→ Document passage:

Mortgage Market Update by RJ Baxter First Mortgage Corp
Last week was an interesting week as we saw rates improve significantly. Why?
There were several factors at hand that affected mortgage rates for the better. The big one was the announcement that unemployment is uglier than we thought. Yes, the overall unemployment rate went down to 9.7%, but keep in mind that this could just be statistical noise. The big numbers were the weekly claims in at 480,000, and the 2009 numbers which were revised to reflect 1,000,000 more jobs lost than previously reported. This is the big whammy that sent investors to safe-havens like bonds. When bonds are being purchased, mortgage rates improve.
The other important announcement was global economic concerns and specifically the concern about European currency failing confidence tests and hence falling in value. Although this is good for the value of the dollar, it raises more concern about the worldwide economy. This news was also good for mortgage rates as foreign investors sopped up US bonds in an effort to gain safe and stable investments.

→ What you need to do:
**a)** From the mortgage market update, reproduce everything from "The other important" down to "and stable investments.".
**b)** Summarize the mortgage market update in two sentences.

→ Given records:
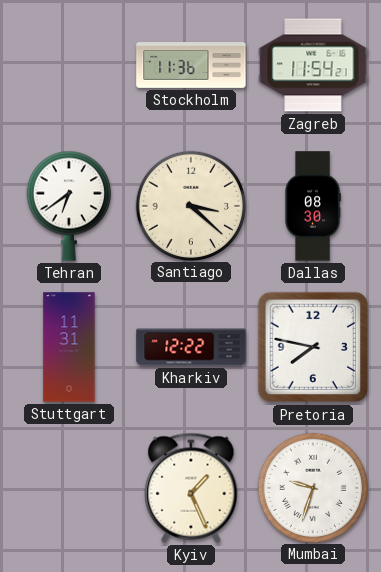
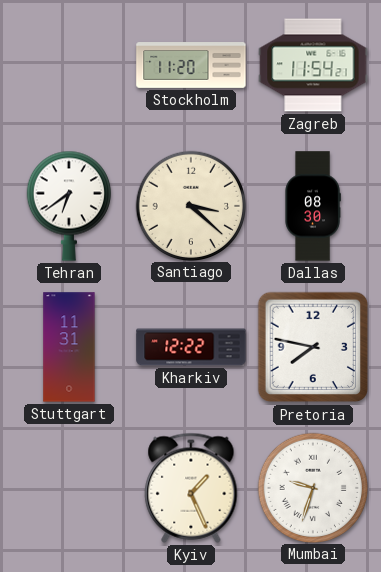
Stockholm: 11:36 -> 11:20
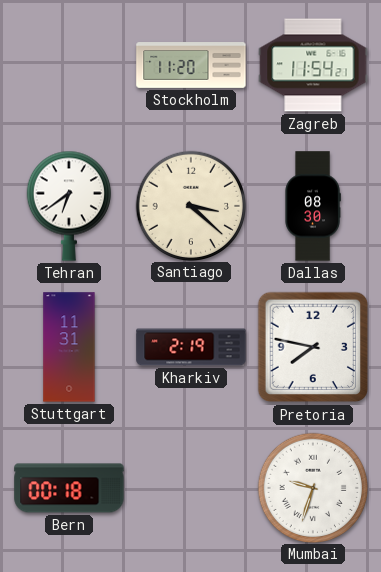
Kharkiv: 12:22 -> 2:19
Bern: none -> 00:18
Kyiv: 1:26 -> none
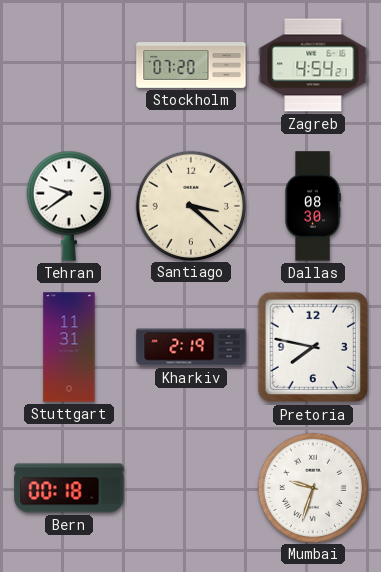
Stockholm: 11:20 -> 07:20
Zagreb: 11:54 -> 4:54
Tehran: 6:39 -> 9:39
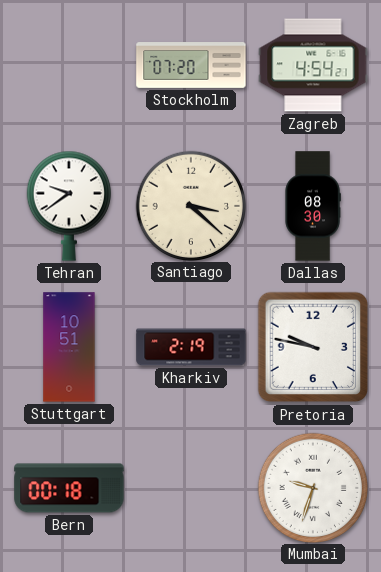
Stuttgart: 11:31 -> 10:51
Pretoria: 7:47 -> 9:47
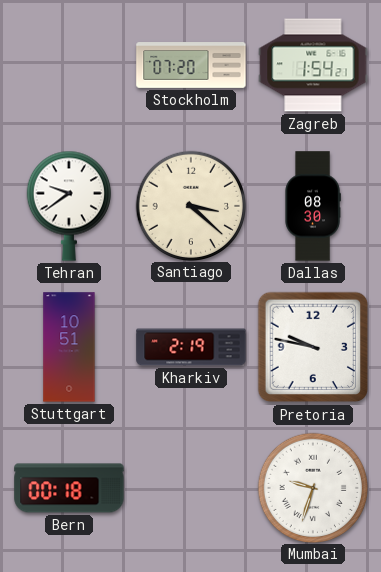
Zagreb: 4:54 -> 1:54
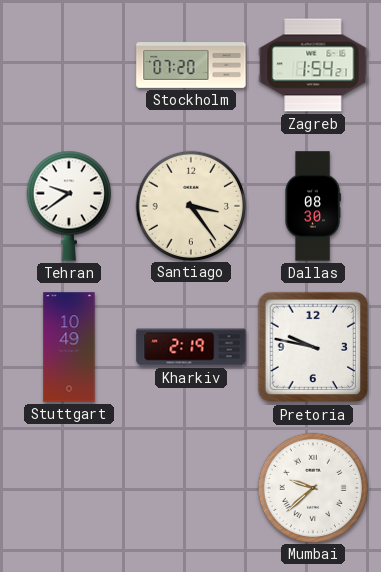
Santiago: 3:22 -> 3:24
Stuttgart: 10:51 -> 10:49
Bern: 00:18 -> none
Mumbai: 9:33 -> 9:38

→ Solution set:
**a)**
The other important announcement was global economic concerns and specifically the concern about European currency failing confidence tests and hence falling in value. Although this is good for the value of the dollar, it raises more concern about the worldwide economy. This news was also good for mortgage rates as foreign investors sopped up US bonds in an effort to gain safe and stable investments.

**b)** Mortgage rates improved significantly last week because unemployment news turned out worse than expected, with weekly claims of 480,000 and a revision showing 1,000,000 more jobs lost in 2009, which sent investors to safe-haven bonds. Global economic concerns, especially about European currency falling in value, also helped rates as foreign investors bought US bonds for safe and stable investments.